Enfants tondus en foyer : quand le flou juridique ouvre la porte à l’inacceptable

Publié : 9h15 par Alicia Méchin

Crédit image: Pixabay

Ces derniers jours, des révélations sur des cas de maltraitance en foyer éclatent. Des enfants sont « tondus » en guise de punition.

En février dernier, dans un foyer accueillant des enfants placés, des éducateurs se sont filmés en train de raser la tête d’un garçon de huit ans pour le punir. Une scène d’une violence symbolique extrême, largement relayée et condamnée. Mais loin d’être un cas isolé, cette pratique semble révéler un malaise plus profond : hier encore, deux nouveaux cas d’enfants tondus ont été signalés dans un autre foyer parisien. La justice est désormais saisie.

Mais comment un acte aussi violent et absurde peut arriver dans un lieu censé protéger les enfants ?

Pour comprendre, il faut se pencher sur le cadre juridique qui régit les foyers de l’Aide sociale à l’enfance. Ces établissements sont encadrés par le Code de l’action sociale et des familles (CASF). Sur le papier, le texte est clair sur un point essentiel : toute forme de violence, d’atteinte à la dignité ou d’humiliation est strictement interdite. Les enfants doivent être protégés, respectés et accompagnés.

Mais derrière cette affirmation de principe se cache un problème majeur, largement méconnu du grand public : le CASF interdit tout, mais n’encadre presque rien. Contrairement à d’autres institutions comme l’Éducation nationale ou l’administration pénitentiaire, la loi ne précise jamais quelles sanctions éducatives sont autorisées ni dans quelles conditions elles doivent être appliquées. Il n’existe aucune liste officielle, aucune procédure écrite, aucun cadre commun.

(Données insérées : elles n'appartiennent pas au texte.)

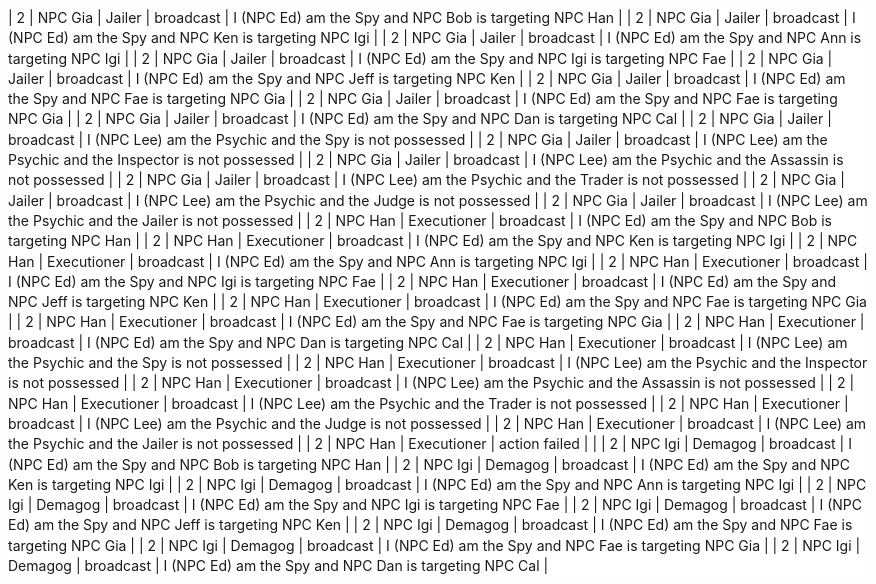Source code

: | 2           | NPC Gia  | Jailer      | broadcast     | I (NPC Ed) am the Spy and NPC Bob is targeting NPC Han         |
| 2           | NPC Gia  | Jailer      | broadcast     | I (NPC Ed) am the Spy and NPC Ken is targeting NPC Igi         |
| 2           | NPC Gia  | Jailer      | broadcast     | I (NPC Ed) am the Spy and NPC Ann is targeting NPC Igi         |
| 2           | NPC Gia  | Jailer      | broadcast     | I (NPC Ed) am the Spy and NPC Igi is targeting NPC Fae         |
| 2           | NPC Gia  | Jailer      | broadcast     | I (NPC Ed) am the Spy and NPC Jeff is targeting NPC Ken        |
| 2           | NPC Gia  | Jailer      | broadcast     | I (NPC Ed) am the Spy and NPC Fae is targeting NPC Gia         |
| 2           | NPC Gia  | Jailer      | broadcast     | I (NPC Ed) am the Spy and NPC Fae is targeting NPC Gia         |
| 2           | NPC Gia  | Jailer      | broadcast     | I (NPC Ed) am the Spy and NPC Dan is targeting NPC Cal         |
| 2           | NPC Gia  | Jailer      | broadcast     | I (NPC Lee) am the Psychic and the Spy is not possessed        |
| 2           | NPC Gia  | Jailer      | broadcast     | I (NPC Lee) am the Psychic and the Inspector is not possessed  |
| 2           | NPC Gia  | Jailer      | broadcast     | I (NPC Lee) am the Psychic and the Assassin is not possessed   |
| 2           | NPC Gia  | Jailer      | broadcast     | I (NPC Lee) am the Psychic and the Trader is not possessed     |
| 2           | NPC Gia  | Jailer      | broadcast     | I (NPC Lee) am the Psychic and the Judge is not possessed      |
| 2           | NPC Gia  | Jailer      | broadcast     | I (NPC Lee) am the Psychic and the Jailer is not possessed     |
| 2           | NPC Han  | Executioner | broadcast     | I (NPC Ed) am the Spy and NPC Bob is targeting NPC Han         |
| 2           | NPC Han  | Executioner | broadcast     | I (NPC Ed) am the Spy and NPC Ken is targeting NPC Igi         |
| 2           | NPC Han  | Executioner | broadcast     | I (NPC Ed) am the Spy and NPC Ann is targeting NPC Igi         |
| 2           | NPC Han  | Executioner | broadcast     | I (NPC Ed) am the Spy and NPC Igi is targeting NPC Fae         |
| 2           | NPC Han  | Executioner | broadcast     | I (NPC Ed) am the Spy and NPC Jeff is targeting NPC Ken        |
| 2           | NPC Han  | Executioner | broadcast     | I (NPC Ed) am the Spy and NPC Fae is targeting NPC Gia         |
| 2           | NPC Han  | Executioner | broadcast     | I (NPC Ed) am the Spy and NPC Fae is targeting NPC Gia         |
| 2           | NPC Han  | Executioner | broadcast     | I (NPC Ed) am the Spy and NPC Dan is targeting NPC Cal         |
| 2           | NPC Han  | Executioner | broadcast     | I (NPC Lee) am the Psychic and the Spy is not possessed        |
| 2           | NPC Han  | Executioner | broadcast     | I (NPC Lee) am the Psychic and the Inspector is not possessed  |
| 2           | NPC Han  | Executioner | broadcast     | I (NPC Lee) am the Psychic and the Assassin is not possessed   |
| 2           | NPC Han  | Executioner | broadcast     | I (NPC Lee) am the Psychic and the Trader is not possessed     |
| 2           | NPC Han  | Executioner | broadcast     | I (NPC Lee) am the Psychic and the Judge is not possessed      |
| 2           | NPC Han  | Executioner | broadcast     | I (NPC Lee) am the Psychic and the Jailer is not possessed     |
| 2           | NPC Han  | Executioner | action failed |                                                                |
| 2           | NPC Igi  | Demagog     | broadcast     | I (NPC Ed) am the Spy and NPC Bob is targeting NPC Han         |
| 2           | NPC Igi  | Demagog     | broadcast     | I (NPC Ed) am the Spy and NPC Ken is targeting NPC Igi         |
| 2           | NPC Igi  | Demagog     | broadcast     | I (NPC Ed) am the Spy and NPC Ann is targeting NPC Igi         |
| 2           | NPC Igi  | Demagog     | broadcast     | I (NPC Ed) am the Spy and NPC Igi is targeting NPC Fae         |
| 2           | NPC Igi  | Demagog     | broadcast     | I (NPC Ed) am the Spy and NPC Jeff is targeting NPC Ken        |
| 2           | NPC Igi  | Demagog     | broadcast     | I (NPC Ed) am the Spy and NPC Fae is targeting NPC Gia         |
| 2           | NPC Igi  | Demagog     | broadcast     | I (NPC Ed) am the Spy and NPC Fae is targeting NPC Gia         |
| 2           | NPC Igi  | Demagog     | broadcast     | I (NPC Ed) am the Spy and NPC Dan is targeting NPC Cal         |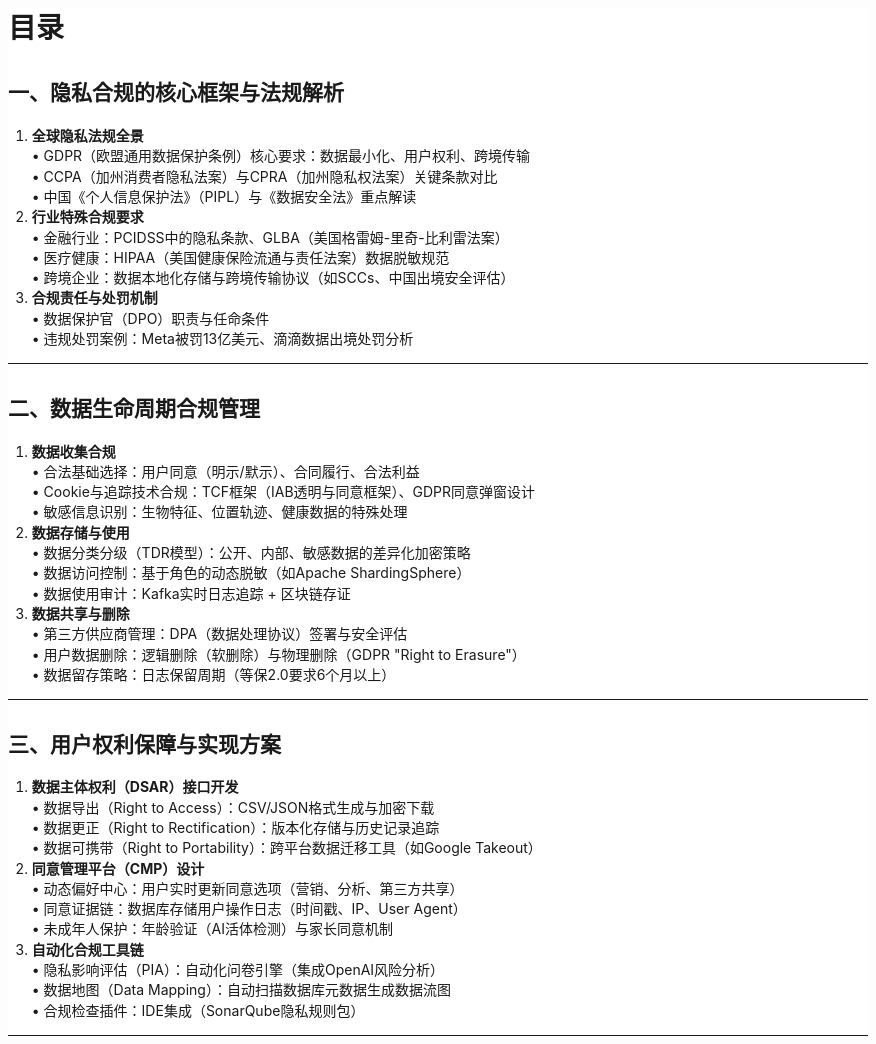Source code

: # 目录

## **一、隐私合规的核心框架与法规解析**  
1. **全球隐私法规全景**  
   • GDPR（欧盟通用数据保护条例）核心要求：数据最小化、用户权利、跨境传输  
   • CCPA（加州消费者隐私法案）与CPRA（加州隐私权法案）关键条款对比  
   • 中国《个人信息保护法》（PIPL）与《数据安全法》重点解读  
2. **行业特殊合规要求**  
   • 金融行业：PCIDSS中的隐私条款、GLBA（美国格雷姆-里奇-比利雷法案）  
   • 医疗健康：HIPAA（美国健康保险流通与责任法案）数据脱敏规范  
   • 跨境企业：数据本地化存储与跨境传输协议（如SCCs、中国出境安全评估）  
3. **合规责任与处罚机制**  
   • 数据保护官（DPO）职责与任命条件  
   • 违规处罚案例：Meta被罚13亿美元、滴滴数据出境处罚分析  

---

## **二、数据生命周期合规管理**  
1. **数据收集合规**  
   • 合法基础选择：用户同意（明示/默示）、合同履行、合法利益  
   • Cookie与追踪技术合规：TCF框架（IAB透明与同意框架）、GDPR同意弹窗设计  
   • 敏感信息识别：生物特征、位置轨迹、健康数据的特殊处理  
2. **数据存储与使用**  
   • 数据分类分级（TDR模型）：公开、内部、敏感数据的差异化加密策略  
   • 数据访问控制：基于角色的动态脱敏（如Apache ShardingSphere）  
   • 数据使用审计：Kafka实时日志追踪 + 区块链存证  
3. **数据共享与删除**  
   • 第三方供应商管理：DPA（数据处理协议）签署与安全评估  
   • 用户数据删除：逻辑删除（软删除）与物理删除（GDPR "Right to Erasure"）  
   • 数据留存策略：日志保留周期（等保2.0要求6个月以上）  

---

## **三、用户权利保障与实现方案**  
1. **数据主体权利（DSAR）接口开发**  
   • 数据导出（Right to Access）：CSV/JSON格式生成与加密下载  
   • 数据更正（Right to Rectification）：版本化存储与历史记录追踪  
   • 数据可携带（Right to Portability）：跨平台数据迁移工具（如Google Takeout）  
2. **同意管理平台（CMP）设计**  
   • 动态偏好中心：用户实时更新同意选项（营销、分析、第三方共享）  
   • 同意证据链：数据库存储用户操作日志（时间戳、IP、User Agent）  
   • 未成年人保护：年龄验证（AI活体检测）与家长同意机制  
3. **自动化合规工具链**  
   • 隐私影响评估（PIA）：自动化问卷引擎（集成OpenAI风险分析）  
   • 数据地图（Data Mapping）：自动扫描数据库元数据生成数据流图  
   • 合规检查插件：IDE集成（SonarQube隐私规则包）  

---
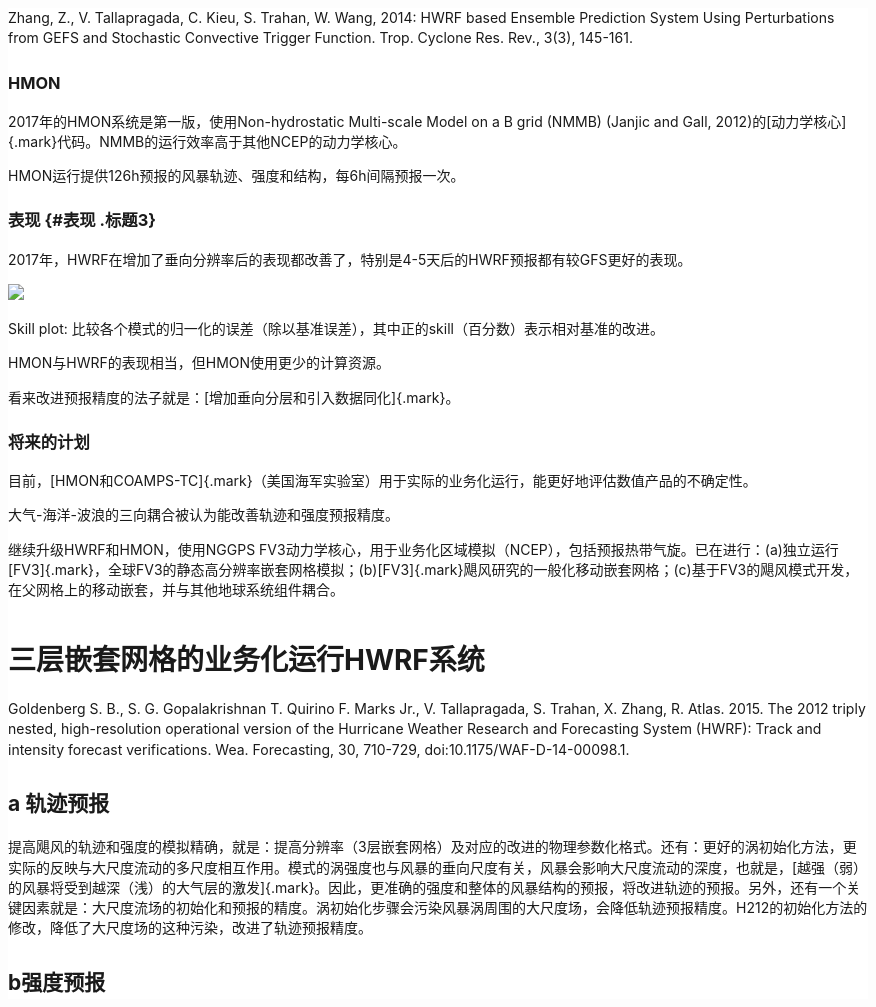 Zhang, Z., V. Tallapragada, C. Kieu, S. Trahan, W. Wang, 2014: HWRF
based Ensemble Prediction System Using Perturbations from GEFS and
Stochastic Convective Trigger Function. Trop. Cyclone Res. Rev., 3(3),
145-161.

### HMON

2017年的HMON系统是第一版，使用Non-hydrostatic Multi-scale Model on a B
grid (NMMB) (Janjic and Gall,
2012)的[动力学核心]{.mark}代码。NMMB的运行效率高于其他NCEP的动力学核心。

HMON运行提供126h预报的风暴轨迹、强度和结构，每6h间隔预报一次。

### 表现 {#表现 .标题3}

2017年，HWRF在增加了垂向分辨率后的表现都改善了，特别是4-5天后的HWRF预报都有较GFS更好的表现。

![](./media/image9.emf)

Skill plot:
比较各个模式的归一化的误差（除以基准误差），其中正的skill（百分数）表示相对基准的改进。

HMON与HWRF的表现相当，但HMON使用更少的计算资源。

看来改进预报精度的法子就是：[增加垂向分层和引入数据同化]{.mark}。

### 将来的计划

目前，[HMON和COAMPS-TC]{.mark}（美国海军实验室）用于实际的业务化运行，能更好地评估数值产品的不确定性。

大气-海洋-波浪的三向耦合被认为能改善轨迹和强度预报精度。

继续升级HWRF和HMON，使用NGGPS
FV3动力学核心，用于业务化区域模拟（NCEP），包括预报热带气旋。已在进行：(a)独立运行[FV3]{.mark}，全球FV3的静态高分辨率嵌套网格模拟；(b)[FV3]{.mark}飓风研究的一般化移动嵌套网格；(c)基于FV3的飓风模式开发，在父网格上的移动嵌套，并与其他地球系统组件耦合。

# 三层嵌套网格的业务化运行HWRF系统

Goldenberg S. B., S. G. Gopalakrishnan T. Quirino F. Marks Jr., V.
Tallapragada, S. Trahan, X. Zhang, R. Atlas. 2015. The 2012 triply
nested, high-resolution operational version of the Hurricane Weather
Research and Forecasting System (HWRF): Track and intensity forecast
verifications. Wea. Forecasting, 30, 710-729,
doi:10.1175/WAF-D-14-00098.1.

## a 轨迹预报

提高飓风的轨迹和强度的模拟精确，就是：提高分辨率（3层嵌套网格）及对应的改进的物理参数化格式。还有：更好的涡初始化方法，更实际的反映与大尺度流动的多尺度相互作用。模式的涡强度也与风暴的垂向尺度有关，风暴会影响大尺度流动的深度，也就是，[越强（弱）的风暴将受到越深（浅）的大气层的激发]{.mark}。因此，更准确的强度和整体的风暴结构的预报，将改进轨迹的预报。另外，还有一个关键因素就是：大尺度流场的初始化和预报的精度。涡初始化步骤会污染风暴涡周围的大尺度场，会降低轨迹预报精度。H212的初始化方法的修改，降低了大尺度场的这种污染，改进了轨迹预报精度。

## b强度预报
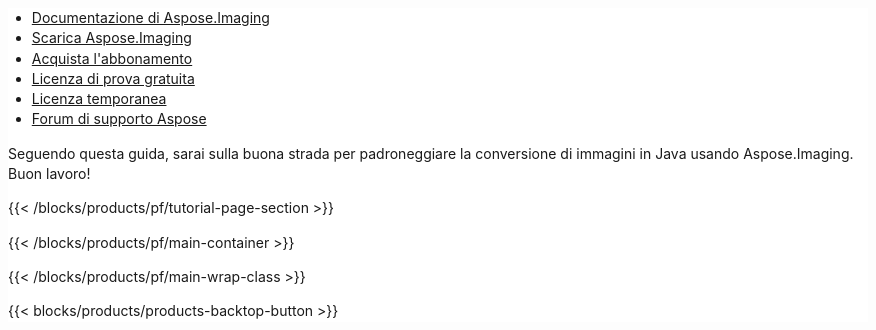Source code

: - [Documentazione di Aspose.Imaging](https://reference.aspose.com/imaging/java/)
- [Scarica Aspose.Imaging](https://releases.aspose.com/imaging/java/)
- [Acquista l'abbonamento](https://purchase.aspose.com/buy)
- [Licenza di prova gratuita](https://releases.aspose.com/imaging/java/)
- [Licenza temporanea](https://purchase.aspose.com/temporary-license/)
- [Forum di supporto Aspose](https://forum.aspose.com/c/imaging/10)

Seguendo questa guida, sarai sulla buona strada per padroneggiare la conversione di immagini in Java usando Aspose.Imaging. Buon lavoro!

{{< /blocks/products/pf/tutorial-page-section >}}

{{< /blocks/products/pf/main-container >}}

{{< /blocks/products/pf/main-wrap-class >}}

{{< blocks/products/products-backtop-button >}}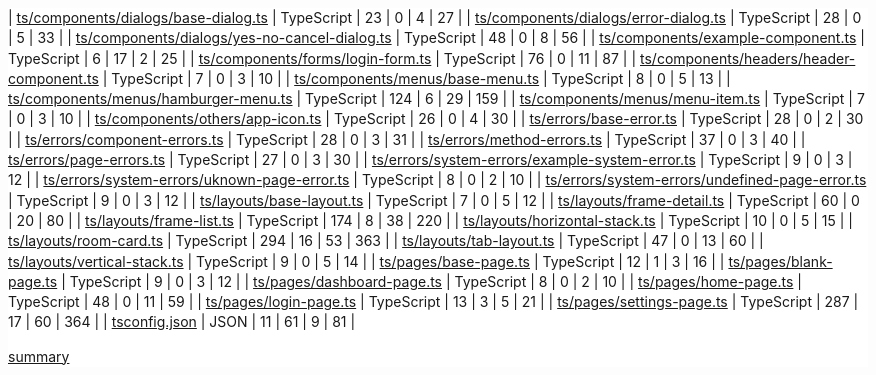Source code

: | [ts/components/dialogs/base-dialog.ts](/ts/components/dialogs/base-dialog.ts) | TypeScript | 23 | 0 | 4 | 27 |
| [ts/components/dialogs/error-dialog.ts](/ts/components/dialogs/error-dialog.ts) | TypeScript | 28 | 0 | 5 | 33 |
| [ts/components/dialogs/yes-no-cancel-dialog.ts](/ts/components/dialogs/yes-no-cancel-dialog.ts) | TypeScript | 48 | 0 | 8 | 56 |
| [ts/components/example-component.ts](/ts/components/example-component.ts) | TypeScript | 6 | 17 | 2 | 25 |
| [ts/components/forms/login-form.ts](/ts/components/forms/login-form.ts) | TypeScript | 76 | 0 | 11 | 87 |
| [ts/components/headers/header-component.ts](/ts/components/headers/header-component.ts) | TypeScript | 7 | 0 | 3 | 10 |
| [ts/components/menus/base-menu.ts](/ts/components/menus/base-menu.ts) | TypeScript | 8 | 0 | 5 | 13 |
| [ts/components/menus/hamburger-menu.ts](/ts/components/menus/hamburger-menu.ts) | TypeScript | 124 | 6 | 29 | 159 |
| [ts/components/menus/menu-item.ts](/ts/components/menus/menu-item.ts) | TypeScript | 7 | 0 | 3 | 10 |
| [ts/components/others/app-icon.ts](/ts/components/others/app-icon.ts) | TypeScript | 26 | 0 | 4 | 30 |
| [ts/errors/base-error.ts](/ts/errors/base-error.ts) | TypeScript | 28 | 0 | 2 | 30 |
| [ts/errors/component-errors.ts](/ts/errors/component-errors.ts) | TypeScript | 28 | 0 | 3 | 31 |
| [ts/errors/method-errors.ts](/ts/errors/method-errors.ts) | TypeScript | 37 | 0 | 3 | 40 |
| [ts/errors/page-errors.ts](/ts/errors/page-errors.ts) | TypeScript | 27 | 0 | 3 | 30 |
| [ts/errors/system-errors/example-system-error.ts](/ts/errors/system-errors/example-system-error.ts) | TypeScript | 9 | 0 | 3 | 12 |
| [ts/errors/system-errors/uknown-page-error.ts](/ts/errors/system-errors/uknown-page-error.ts) | TypeScript | 8 | 0 | 2 | 10 |
| [ts/errors/system-errors/undefined-page-error.ts](/ts/errors/system-errors/undefined-page-error.ts) | TypeScript | 9 | 0 | 3 | 12 |
| [ts/layouts/base-layout.ts](/ts/layouts/base-layout.ts) | TypeScript | 7 | 0 | 5 | 12 |
| [ts/layouts/frame-detail.ts](/ts/layouts/frame-detail.ts) | TypeScript | 60 | 0 | 20 | 80 |
| [ts/layouts/frame-list.ts](/ts/layouts/frame-list.ts) | TypeScript | 174 | 8 | 38 | 220 |
| [ts/layouts/horizontal-stack.ts](/ts/layouts/horizontal-stack.ts) | TypeScript | 10 | 0 | 5 | 15 |
| [ts/layouts/room-card.ts](/ts/layouts/room-card.ts) | TypeScript | 294 | 16 | 53 | 363 |
| [ts/layouts/tab-layout.ts](/ts/layouts/tab-layout.ts) | TypeScript | 47 | 0 | 13 | 60 |
| [ts/layouts/vertical-stack.ts](/ts/layouts/vertical-stack.ts) | TypeScript | 9 | 0 | 5 | 14 |
| [ts/pages/base-page.ts](/ts/pages/base-page.ts) | TypeScript | 12 | 1 | 3 | 16 |
| [ts/pages/blank-page.ts](/ts/pages/blank-page.ts) | TypeScript | 9 | 0 | 3 | 12 |
| [ts/pages/dashboard-page.ts](/ts/pages/dashboard-page.ts) | TypeScript | 8 | 0 | 2 | 10 |
| [ts/pages/home-page.ts](/ts/pages/home-page.ts) | TypeScript | 48 | 0 | 11 | 59 |
| [ts/pages/login-page.ts](/ts/pages/login-page.ts) | TypeScript | 13 | 3 | 5 | 21 |
| [ts/pages/settings-page.ts](/ts/pages/settings-page.ts) | TypeScript | 287 | 17 | 60 | 364 |
| [tsconfig.json](/tsconfig.json) | JSON | 11 | 61 | 9 | 81 |

[summary](results.md)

En pratique, cela signifie que les éducateurs se retrouvent seuls face à des situations souvent complexes, avec des enfants parfois en grande détresse psychologique. Faute de règles claires, chacun improvise selon sa propre conception de l’autorité et de la discipline. Ce vide normatif ouvre la porte à des dérives graves, où des actes illégaux peuvent être perçus, à tort, comme des « réponses éducatives ».

Un second flou juridique aggrave encore la situation : celui du contrôle des établissements. Le CASF prévoit bien que les foyers sont soumis au contrôle du département. Mais la loi ne fixe aucune fréquence obligatoire pour ces contrôles. Il n’existe ni inspections annuelles imposées, ni visites inopinées systématiques. Concrètement, un foyer peut fonctionner pendant des années sans qu’aucune autorité extérieure n’observe réellement le quotidien des enfants et des équipes.

Ce manque de supervision favorise l’installation de pratiques abusives, qui peuvent perdurer sans être détectées ni signalées. Les enfants, souvent déjà fragilisés, sont alors les premières victimes de ce système défaillant.

Au final, ces affaires ne relèvent pas uniquement de comportements individuels condamnables. Elles révèlent un problème structurel : un cadre légal qui combine un vide total sur les sanctions autorisées et une absence de contrôles réguliers. Tant que ce flou juridique persistera, il continuera de créer les conditions permettant à des pratiques illégales et violentes de s’installer dans des lieux pourtant censés garantir la sécurité et la dignité des enfants.